I find the discussion on the Libet experiment troublingly unsophisticated.
No-one would deny that when I wave my hand that an impulse has been directed along nerves; and that this transmission physically happens just before my hand moves; (and of course it happens before as it must do, and not after) though of course I think it happens just when I think of doing so - there is an illusion of simultaneity.
But there are two unlike things being compared here: myself to myself, and myself as a physical object. These are qualitatively different.
Supposing that there is an exact Correspondance between mental acts and physical acts, at every level; then this, by itself does not deny free-will.

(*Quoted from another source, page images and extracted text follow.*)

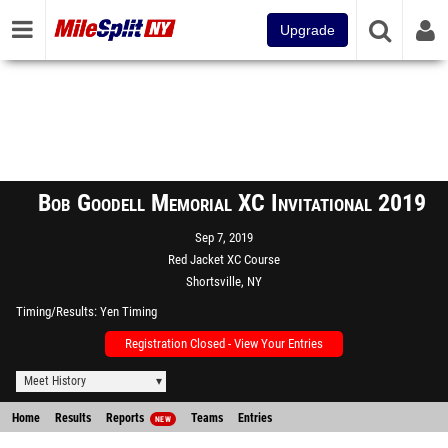
Upgrade
Bob Goodell Memorial XC Invitational 2019
Sep 7, 2019
Red Jacket XC Course
Shortsville, NY
Timing/Results
Yen Timing
Registration Closed - View Your Entries
Meet History
Home
Results
Reports
Teams
Entries
NEW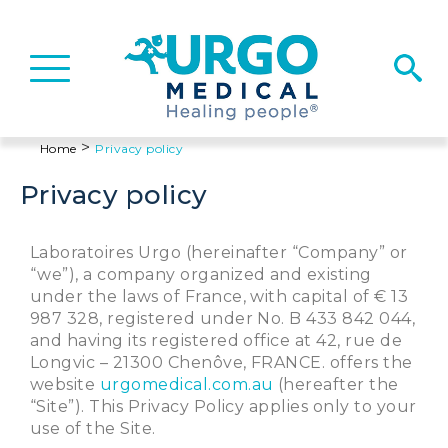
Basculer
la
navigation
>
Home
Privacy policy
Privacy policy
Laboratoires Urgo (hereinafter “Company” or
“we”), a company organized and existing
under the laws of France, with capital of € 13
987 328, registered under No. B 433 842 044,
and having its registered office at 42, rue de
Longvic – 21300 Chenôve, FRANCE. offers the
website
urgomedical.com.au
(hereafter the
“Site”). This Privacy Policy applies only to your
use of the Site.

But of course it's not by itself, and this is where the crux of the problem lies: in that physical acts are seen as determined; and this is prominently a conception of the mechanistic philosophy as derived from Newton.
But consider that the first mechanistic philosophy (in the West) was originated by Democritus; and elaborated by Epicurus and put down in well-rounded Latin hexameters by Lucretious.
And that in this conception we see that atoms are in a sense given free-will (the Clinamen) so that they will interact; this, had any one bothered to note it with sufficient acuity at the time will have brought out the notion of uncertainty in physical motion as an irreducible notion before the advent of QM.
What I'm pointing out here is that, in Antiquity, taking the notion of the will seriously brought out a physical notion; whereas we seem to be troubled now with taking determinism seriously as seeing all our acts as determined.
Schopenhauer took the Will seriously enough that his philosophy was wholly based on it.